Liberty came with a crash to fifteen prisoners confined in the old county jail on the river, a block west of Massachusetts Street. The west side of the building was blown in. No one was injured, but three of the prisoners escaped. They returned voluntarily, however, when they realized the fierceness of the storm and saw that the other prisoners did not try to get away.
It is believed the storm's damage in property will be $150,000. The roof of the Eldridge Hotel was blown off, the Bowersock Paper Company's plant was damaged severely and many fine residences and business buildings are ruined. Several small fires added to the excitement. The house where Mrs. Sullivan was killed burned after the wind struck it. The fire was caused by crossed electric light wires. The home of William Peck, 620 Mississippi Street, burned after a stove was overturned. A house at 519 Vermont Street, North Lawrence, was set afire by lime slaking.
The tornado jumped the river a few hundred yards west of the Bowersock mill and lit on North Lawrence on the east side of Massachusetts Street. Twenty houses were destroyed and many persons injured, some severely. The twister swept the frame houses like paper and perhaps a hundred barns and other smaller buildings in its path were wrecked.
Santa Fe train No. 6 raced with the storm which seemed to have followed the tracks of the Santa Fe for several miles. The train beat the tornado into Lawrence and remained here until the storm had passed.
South of the Kaw River several costly homes in the west part of town were telescoped. Porches were torn off and many houses were twisted from their foundations. None of the University of Kansas buildings was damaged and the large residences in the south part of town where the students live suffered to little from the storm. All the electric lights were out of use and all the studying done in Lawrence last night was by candle light.
The Kansas City Times, Kansas City, MO 13 Apr 1911
Two Killed at Lawrence.
Lawrence, Kan., April 13.---Two people were killed, scores of houses destroyed and the streets piled high with debris by a tornado which struck Lawrence at 8 o'clock tonight. Only a rough estimate of the damage can he made tonight, but the loss is conservatively placed at $150,000. The known dead are Mrs. Joe Sullivan, 55 years old, and Laura Childs, a colored woman employed on the farm of Claude Doubleday, two miles west of this place. Four more deaths have been reported, but the rumors can not be confirmed tonight. A dozen more were more or less seriously injured.
The Galveston Daily News, Galveston, TX 13 Apr 1911
MRS. JOE SULLIVAN, Lawrence, killed by falling house.
MRS. LAURA CHILDS, colored, Lawrence, caught under debris of house.
Jacob Pike, Lawrence, Injured internally by falling house.

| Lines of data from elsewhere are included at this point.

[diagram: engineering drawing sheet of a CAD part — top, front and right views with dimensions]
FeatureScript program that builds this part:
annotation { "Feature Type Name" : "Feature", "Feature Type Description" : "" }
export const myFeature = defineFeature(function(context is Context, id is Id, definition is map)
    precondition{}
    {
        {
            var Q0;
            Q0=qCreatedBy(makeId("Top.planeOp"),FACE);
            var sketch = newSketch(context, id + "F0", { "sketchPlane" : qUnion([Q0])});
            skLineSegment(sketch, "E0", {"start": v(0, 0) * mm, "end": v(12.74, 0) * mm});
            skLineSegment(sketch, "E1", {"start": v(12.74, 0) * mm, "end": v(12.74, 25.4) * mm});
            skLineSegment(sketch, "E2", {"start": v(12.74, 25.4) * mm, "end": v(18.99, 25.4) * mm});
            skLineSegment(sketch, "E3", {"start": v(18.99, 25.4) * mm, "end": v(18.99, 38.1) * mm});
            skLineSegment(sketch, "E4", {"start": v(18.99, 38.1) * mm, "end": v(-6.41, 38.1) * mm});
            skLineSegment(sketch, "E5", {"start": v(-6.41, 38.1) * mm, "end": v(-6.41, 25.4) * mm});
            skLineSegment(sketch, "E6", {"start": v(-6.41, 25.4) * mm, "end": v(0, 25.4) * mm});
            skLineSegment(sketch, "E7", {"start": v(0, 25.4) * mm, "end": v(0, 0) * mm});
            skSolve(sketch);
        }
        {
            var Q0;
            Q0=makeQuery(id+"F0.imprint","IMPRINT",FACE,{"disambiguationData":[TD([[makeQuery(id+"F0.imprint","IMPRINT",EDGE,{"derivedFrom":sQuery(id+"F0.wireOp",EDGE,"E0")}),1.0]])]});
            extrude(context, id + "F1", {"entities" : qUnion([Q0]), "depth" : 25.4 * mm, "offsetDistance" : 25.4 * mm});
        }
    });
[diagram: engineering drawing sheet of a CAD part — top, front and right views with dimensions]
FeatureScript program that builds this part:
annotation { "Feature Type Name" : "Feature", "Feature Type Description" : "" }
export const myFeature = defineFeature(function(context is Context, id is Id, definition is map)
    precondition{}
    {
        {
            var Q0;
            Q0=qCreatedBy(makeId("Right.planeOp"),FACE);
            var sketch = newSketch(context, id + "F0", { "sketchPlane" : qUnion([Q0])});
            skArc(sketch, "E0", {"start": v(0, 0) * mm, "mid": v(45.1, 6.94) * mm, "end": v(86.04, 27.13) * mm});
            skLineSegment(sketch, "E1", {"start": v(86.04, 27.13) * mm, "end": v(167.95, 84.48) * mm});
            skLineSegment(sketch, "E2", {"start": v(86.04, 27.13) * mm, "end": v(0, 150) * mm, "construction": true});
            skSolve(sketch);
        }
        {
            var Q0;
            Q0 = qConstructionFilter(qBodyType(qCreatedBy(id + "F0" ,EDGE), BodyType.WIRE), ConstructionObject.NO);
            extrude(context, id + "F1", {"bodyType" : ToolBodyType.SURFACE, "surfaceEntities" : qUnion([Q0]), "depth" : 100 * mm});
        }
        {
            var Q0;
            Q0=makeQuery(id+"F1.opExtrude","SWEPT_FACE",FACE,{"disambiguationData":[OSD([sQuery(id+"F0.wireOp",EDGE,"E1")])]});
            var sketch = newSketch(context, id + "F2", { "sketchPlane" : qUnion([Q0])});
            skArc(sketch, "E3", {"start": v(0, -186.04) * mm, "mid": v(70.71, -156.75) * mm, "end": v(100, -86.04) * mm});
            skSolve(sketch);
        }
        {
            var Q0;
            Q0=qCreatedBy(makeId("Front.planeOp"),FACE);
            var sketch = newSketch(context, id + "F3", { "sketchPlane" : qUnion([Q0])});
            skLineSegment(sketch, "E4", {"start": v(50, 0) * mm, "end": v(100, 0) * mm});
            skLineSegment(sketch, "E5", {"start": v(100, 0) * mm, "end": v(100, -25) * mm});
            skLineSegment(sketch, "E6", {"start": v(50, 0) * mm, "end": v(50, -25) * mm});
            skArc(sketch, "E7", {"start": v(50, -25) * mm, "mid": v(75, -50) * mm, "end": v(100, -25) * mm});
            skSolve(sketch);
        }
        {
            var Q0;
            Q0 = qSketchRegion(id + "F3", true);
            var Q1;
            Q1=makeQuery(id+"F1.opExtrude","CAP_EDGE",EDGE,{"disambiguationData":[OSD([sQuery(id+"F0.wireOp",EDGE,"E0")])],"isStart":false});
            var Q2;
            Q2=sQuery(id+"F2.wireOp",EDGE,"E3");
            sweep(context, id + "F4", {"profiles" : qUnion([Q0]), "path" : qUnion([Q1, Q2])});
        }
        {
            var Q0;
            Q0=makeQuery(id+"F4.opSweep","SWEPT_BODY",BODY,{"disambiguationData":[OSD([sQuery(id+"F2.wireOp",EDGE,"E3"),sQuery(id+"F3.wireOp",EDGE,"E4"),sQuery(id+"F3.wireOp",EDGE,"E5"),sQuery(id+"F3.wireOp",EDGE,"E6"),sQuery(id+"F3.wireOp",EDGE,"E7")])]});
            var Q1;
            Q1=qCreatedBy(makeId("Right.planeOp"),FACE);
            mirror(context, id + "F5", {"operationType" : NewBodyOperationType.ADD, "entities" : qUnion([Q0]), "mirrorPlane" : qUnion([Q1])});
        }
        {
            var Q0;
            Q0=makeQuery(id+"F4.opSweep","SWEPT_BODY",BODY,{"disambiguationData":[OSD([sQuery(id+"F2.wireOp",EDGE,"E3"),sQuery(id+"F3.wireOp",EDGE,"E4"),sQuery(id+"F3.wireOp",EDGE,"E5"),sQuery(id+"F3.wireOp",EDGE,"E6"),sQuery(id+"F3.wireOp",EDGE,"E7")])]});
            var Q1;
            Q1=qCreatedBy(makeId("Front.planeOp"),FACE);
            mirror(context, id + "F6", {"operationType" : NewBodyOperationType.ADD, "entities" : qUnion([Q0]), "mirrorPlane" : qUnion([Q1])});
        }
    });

The Galveston Daily News, Galveston, TX 13 Apr 1911
J. H. Hook of Lawrence, ribs broken and bruised.
Mary Smith of Lawrence, dislocated shoulder.
Dan Dahlene of Lawrence, cut by flying glass.
Mrs. Marietta Leach of Lawrence, internal injuries.
Mrs. Amanda Cheney of Lawrence, severe bruises.
Charles Brown of Lawrence, cut by flying glass.
Mrs. Laura Brown of Lawrence, severe bruises.
Vivian Fenstermacher, 8 year old daughter of F. S. Fenstermacher of Lawrence, painfully bruised.
Mrs. Edward Hackley of North Lawrence severely bruised.
Charles Powell a negro of Lawrence, injured when a neighbor's house blew against his own.